Start mflow as a sidecar daemon in each synced worktree:

export MFLOW_SECRET="$(openssl rand -hex 32)"
mflow start --room project-x/opencode --secret "$MFLOW_SECRET"

Use aliases or tasks for mflow status --watch, mflow pause, mflow resume, and mflow locks.

Full guide: docs/harnesses/opencode.md

Use stdio:

{
  "mcpServers": {
    "mflow": {
      "command": "bunx",
      "args": ["-p", "mflow-cli", "mflow-mcp", "--root", "/absolute/path/to/repo"]
    }
  }
}

Full guide: docs/harnesses/custom-cli.md

What happens if an agent forgets to pause?
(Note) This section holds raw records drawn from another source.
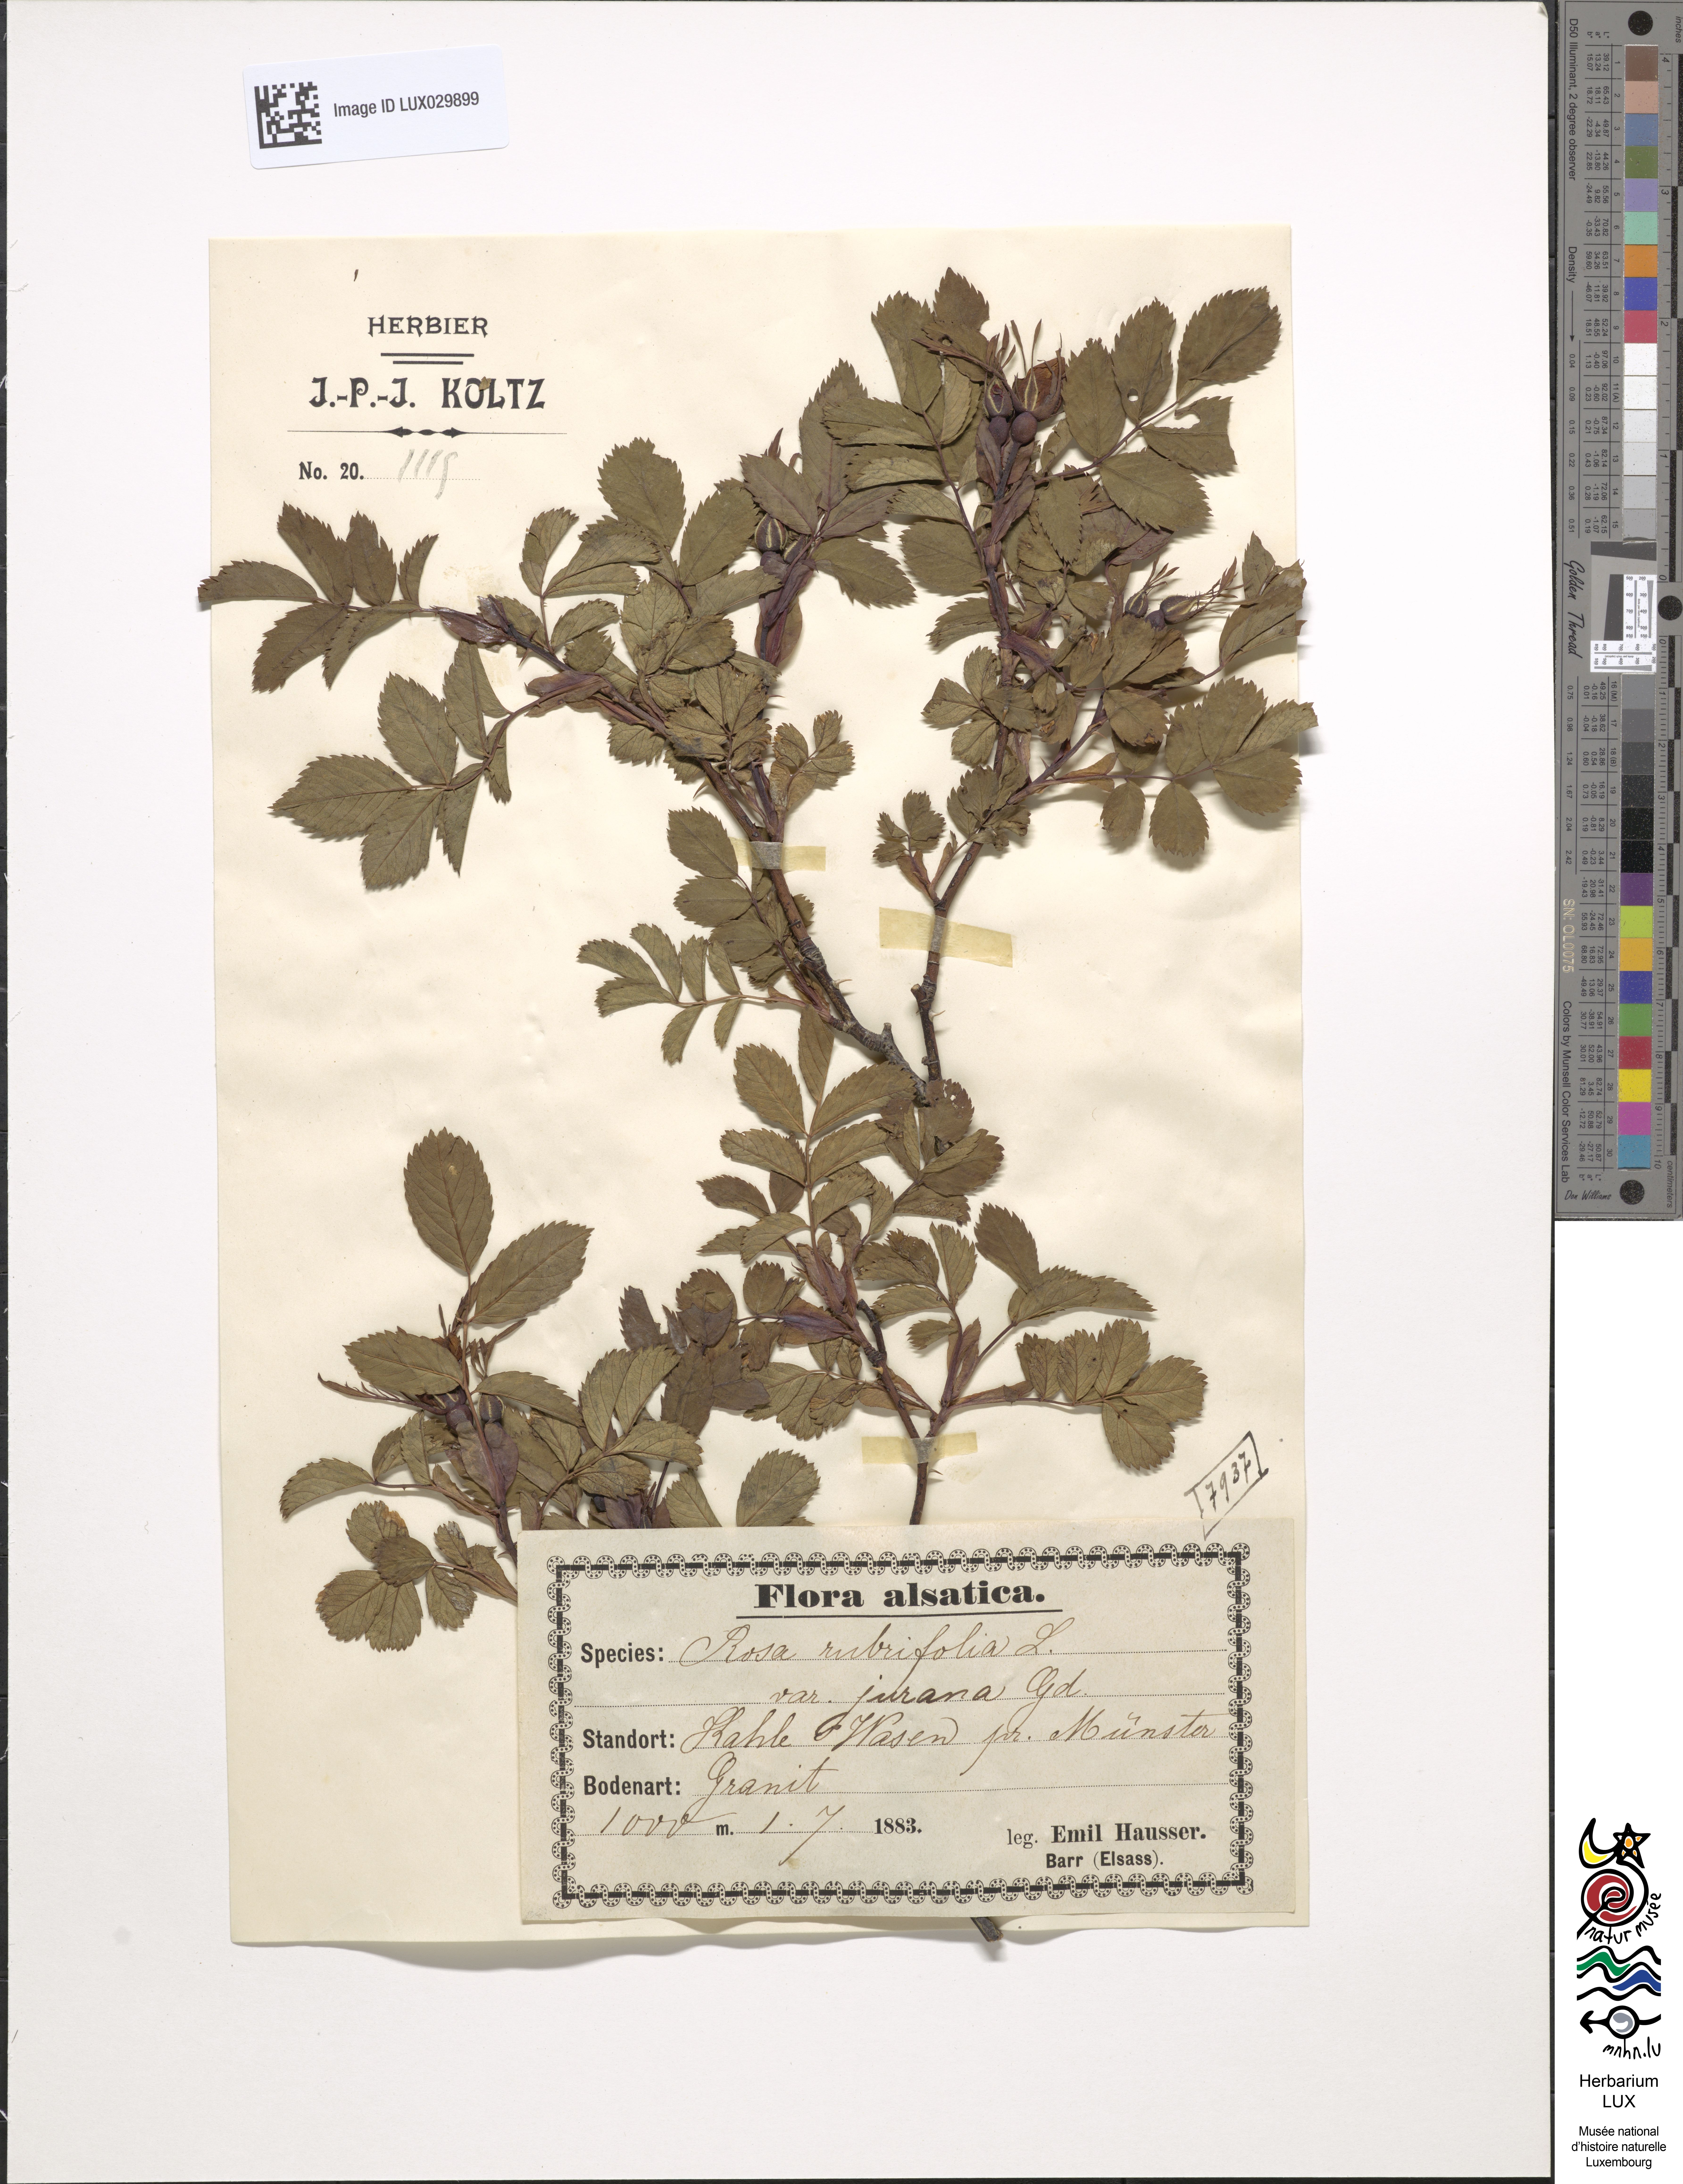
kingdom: Plantae
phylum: Tracheophyta
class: Magnoliopsida
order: Rosales
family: Rosaceae
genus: Rosa
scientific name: Rosa glauca
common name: Redleaf rose
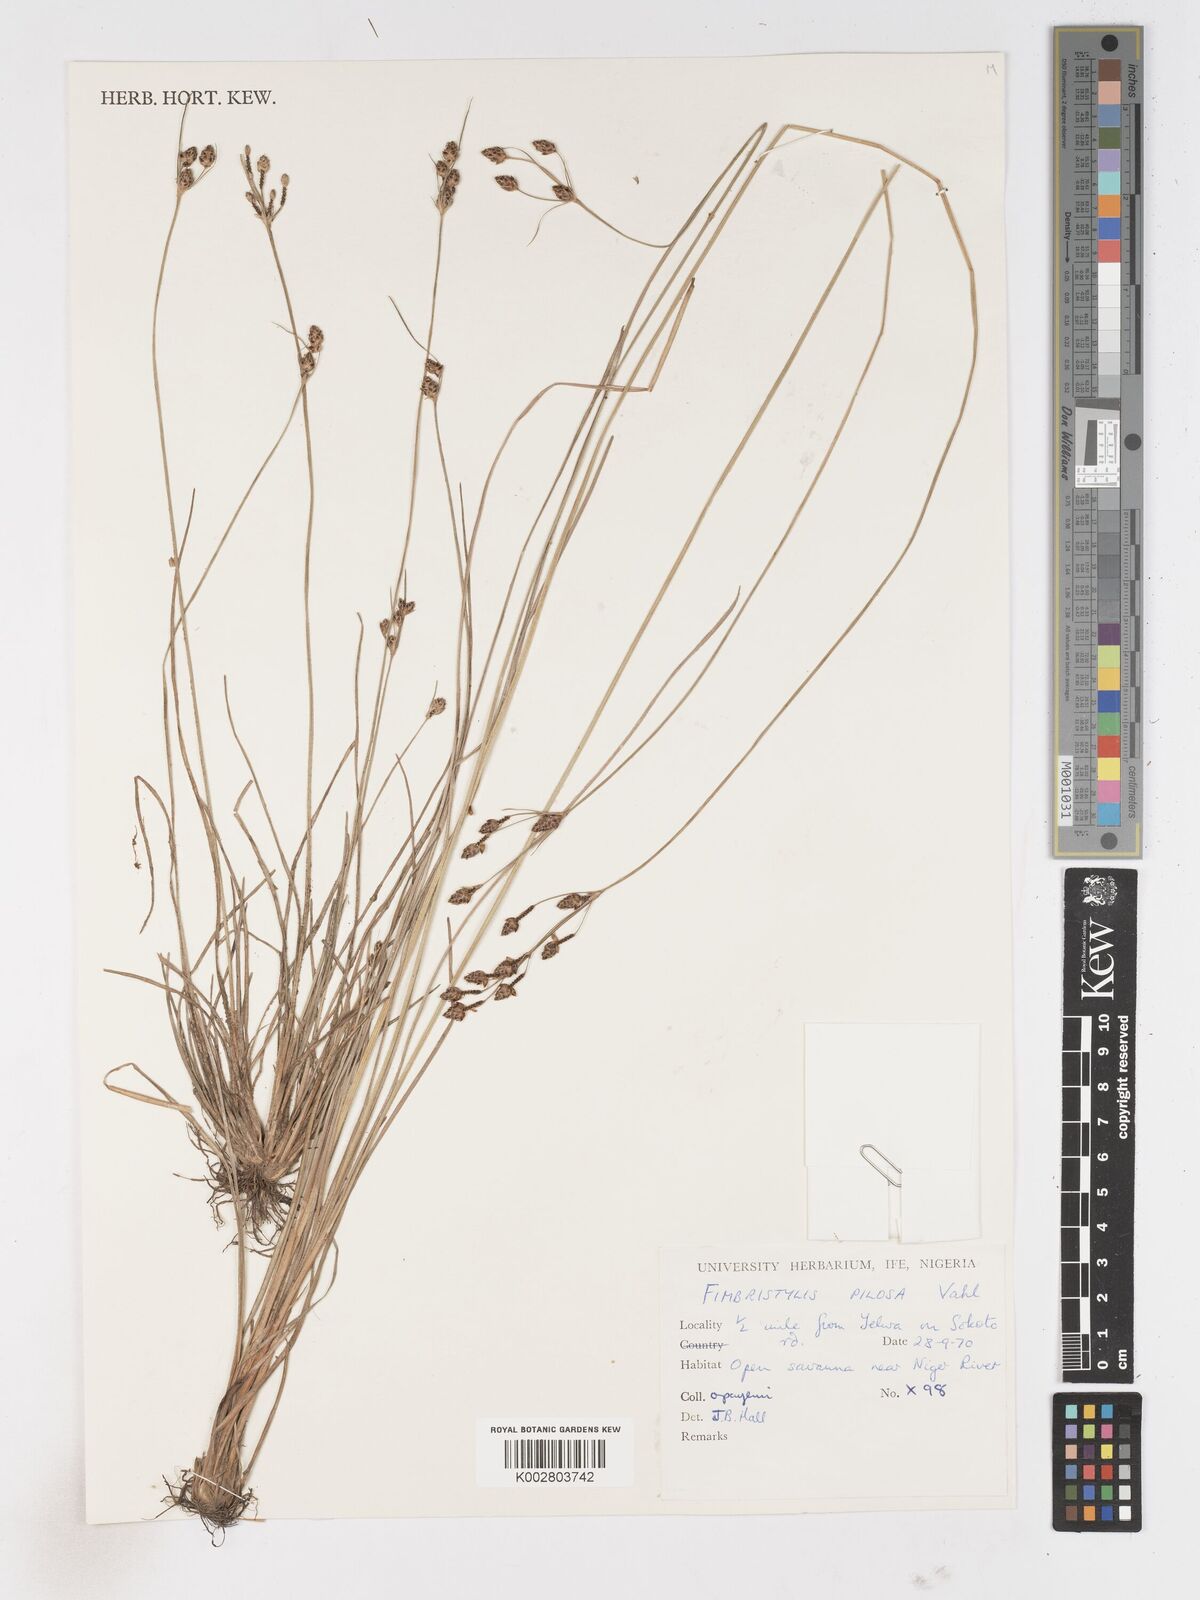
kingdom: Plantae
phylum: Tracheophyta
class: Liliopsida
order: Poales
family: Cyperaceae
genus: Fimbristylis
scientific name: Fimbristylis pilosa
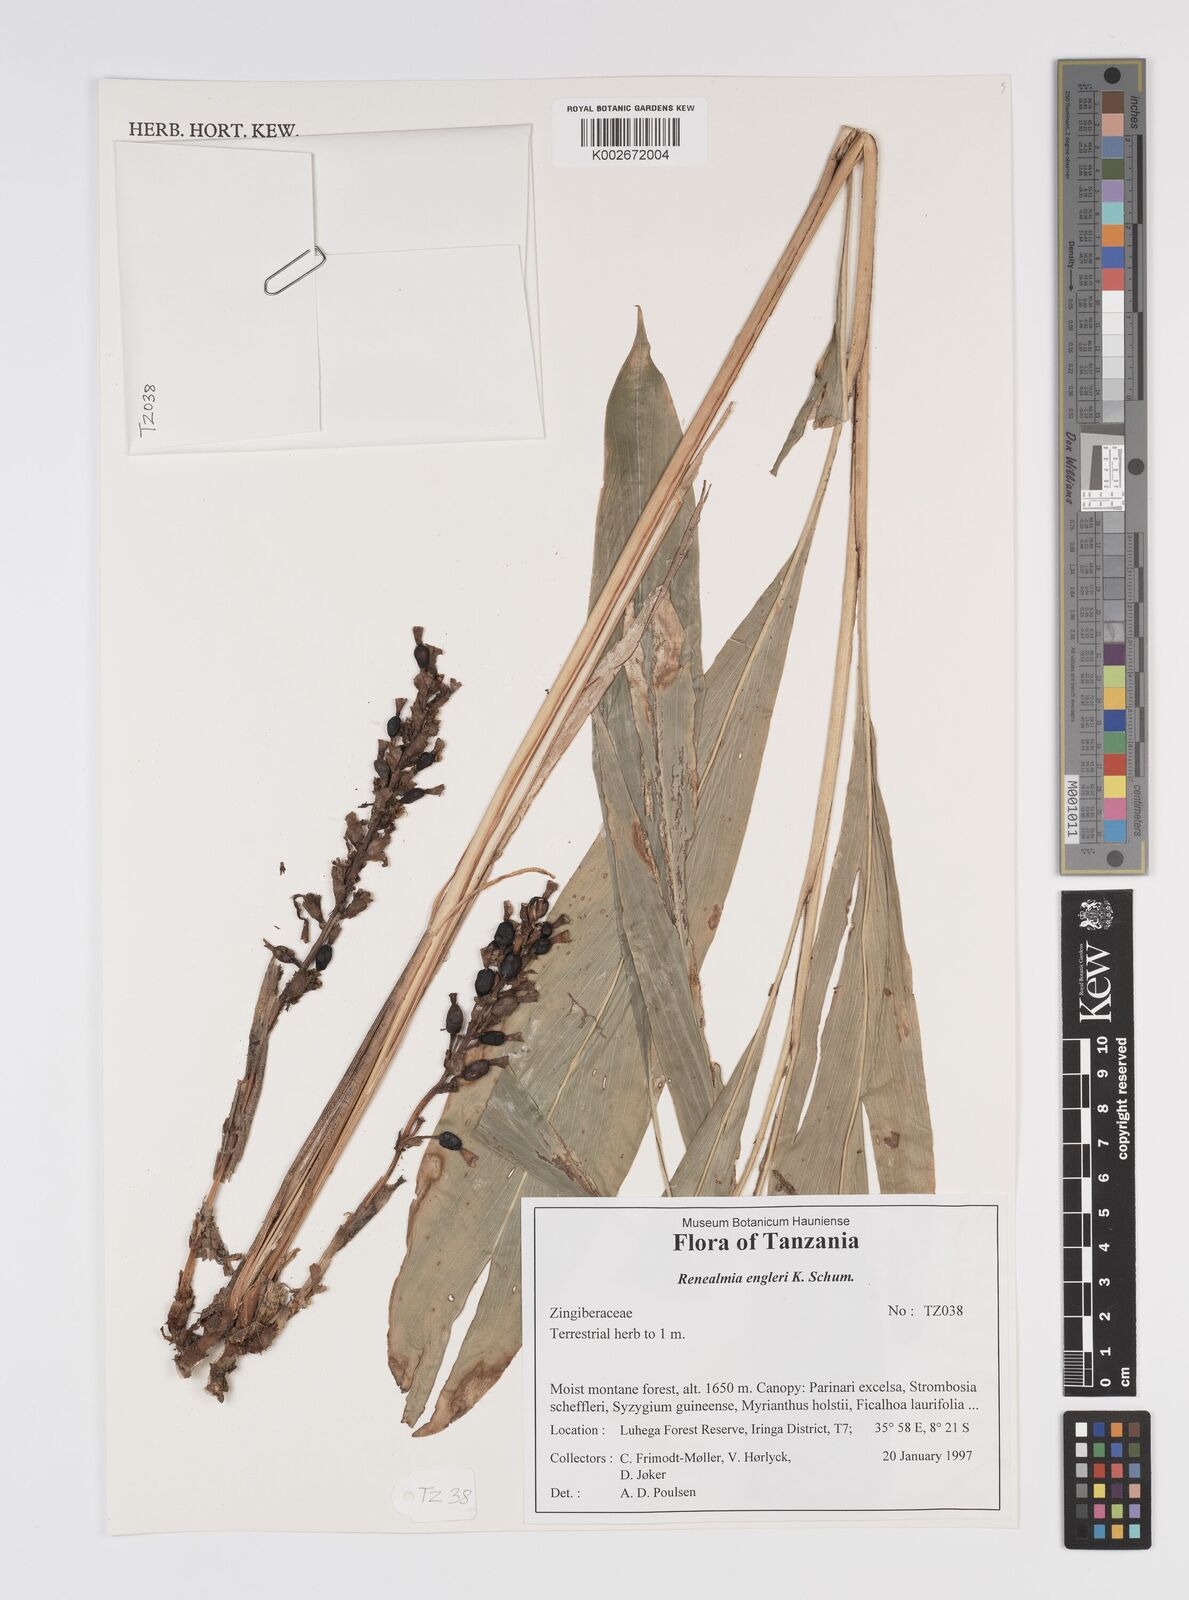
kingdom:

mflow watches .git/index.lock and auto-pauses during active git operations, but that is a last safety net. The danger window is before git creates the lock: remote synced edits may arrive before staging or committing.

If you forgot to pause:

git status --short
git show --stat --oneline HEAD
mflow status

If unwanted synced files entered the commit, amend or revert before pushing.

Skill for agents

A portable mflow skill lives in skills/mflow/SKILL.md. Install or copy it into agent runtimes that support skills so agents know when to pause, resume, lock files, and use MCP safely.

Public relay limits

The shared relay is a free fair-use service for demos, onboarding, and small agent swarms.

| Limit | Default | |---|---:| | Peers per room | 4 | | Max WebSocket message | 65,536 bytes | | Messages per minute per IP | 120 | | Join attempts per minute per IP | 10 | | Rate-limit violations before disconnect | 3 | | Unauthenticated sockets per IP | 5 | | Unauthenticated sockets globally | 500 | | Active rooms | 200 | | Idle room TTL | 15 minutes | | Activity entries per room | 20 |

Need more capacity, privacy, or reliability? Self-host the relay and set your own limits.

Self-hosting

Self-hosting keeps the same CLI model: room + secret, no account required.

mflow start \
  --room my-project/main \
  --secret "$MFLOW_SECRET" \
  --signaling ws://localhost:8787

Guides:

Security model

mflow uses a room secret for room admission and local key derivation. The relay receives a SHA-256 auth hash for room join checks and forwards encrypted payloads. Use high-entropy secrets and share them out of band.

Read the full security model.

Roadmap

Current:

  • CLI-first room + secret sync.
  • Public fair-use relay.
  • Self-hosted Bun/Docker/Deno Deploy relay.
  • Dashboard status and hosted settings/API keys.
  • MCP control surface for status, peers, pause/resume, and locks.

Next:

  • Harden npm packaging and install tests for every release.
  • Improve MCP setup for Codex, Claude Code, Cursor, opencode, and custom clients.
  • Add better room-level dashboard views without exposing plaintext secrets.
  • Add optional pre-commit helpers that pause/resume mflow safely.

Full roadmap: docs/roadmap.md

Development

bun install
bunx tsc --noEmit
bun test
scripts/check-public-release.sh
npm pack --dry-run

Package layout:

packages/shared      Shared types, schemas, crypto, constants
packages/daemon      File watcher, CRDT sync, IPC, transports
packages/cli         mflow CLI and daemon launcher
packages/signaling   Bun relay, Deno Deploy relay, landing/dashboard
packages/mcp         MCP integration package
skills/mflow         Portable agent skill for safe mflow operation

Release and contribution

Before publishing, inspect npm pack --dry-run and run scripts/check-public-release.sh. Do not publish from a dirty or unreviewed worktree.